The smaller of the two, a $3 million certificate to improve roads, bridges, low-water crossings, parks, and some improvements to the water and wastewater treatment plants, was purchased by HilltopSecurities with a fixed 1.75 percent interest rate.
The interest rate is much lower than the 2.5 percent interest rate anticipated by bond counsel, explained Mark McLiney, senior managing director of SAMCO Capital Markets, the company overseeing bond sales for the city.
“In April … everybody you talked to, including me, said rates were going at two and a half or three percent because of how much inflation is out there,” McLiney said. “Over the last several months, the interest rates have declined and, as of Monday, hit 1.17 percent. A lot of that is an effect of what’s going to happen because of the COVID (Delta) variant. Regardless, we’re the beneficiary of this.”
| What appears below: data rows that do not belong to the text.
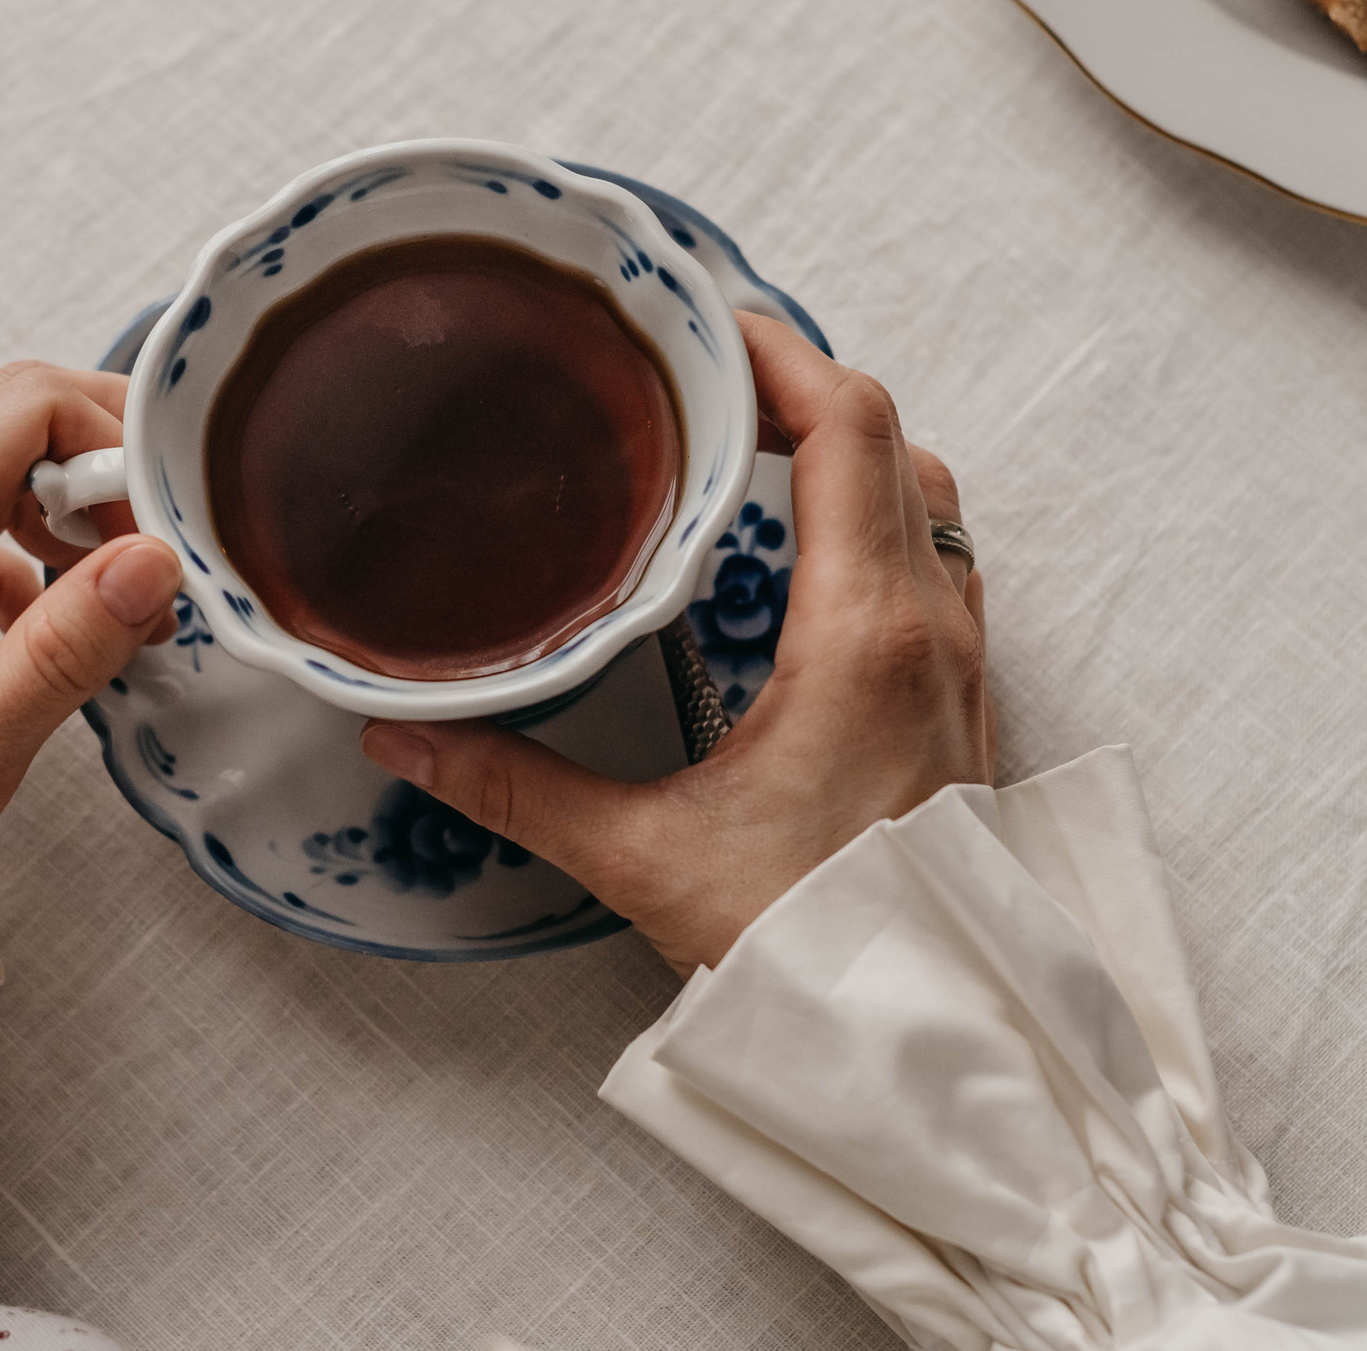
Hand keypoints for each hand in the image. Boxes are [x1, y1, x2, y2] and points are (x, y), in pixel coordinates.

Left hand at [0, 363, 184, 1056]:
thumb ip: (59, 656)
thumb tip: (155, 563)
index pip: (27, 406)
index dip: (119, 444)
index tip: (171, 533)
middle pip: (8, 416)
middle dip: (104, 469)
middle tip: (160, 569)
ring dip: (63, 511)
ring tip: (112, 610)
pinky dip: (14, 550)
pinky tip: (41, 632)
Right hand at [359, 315, 993, 978]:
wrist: (926, 1042)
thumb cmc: (814, 949)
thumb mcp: (645, 858)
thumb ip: (515, 783)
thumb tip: (403, 740)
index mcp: (867, 633)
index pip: (846, 426)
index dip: (778, 351)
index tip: (701, 323)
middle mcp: (933, 627)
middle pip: (890, 436)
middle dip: (798, 381)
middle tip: (699, 374)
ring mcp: (964, 663)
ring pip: (926, 494)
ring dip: (849, 445)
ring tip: (749, 440)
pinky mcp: (964, 702)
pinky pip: (938, 558)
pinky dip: (878, 512)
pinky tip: (806, 549)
Roughly $1.8 million of the bond will be put into the general fund balance and the remaining $1.2 million will go toward the utility fund, McLiney explained during the meeting.
The remaining $17.8 million certificate is covered by the Texas Water Development Board, which awarded the city zero-percent interest loans through Flood Infrastructure Funds in April. The board also awarded the city more than $14 million in grant money to cover the same projects.
“A zero-percent is incredible, and free money … is even better,” Councilor Dee Haddock said.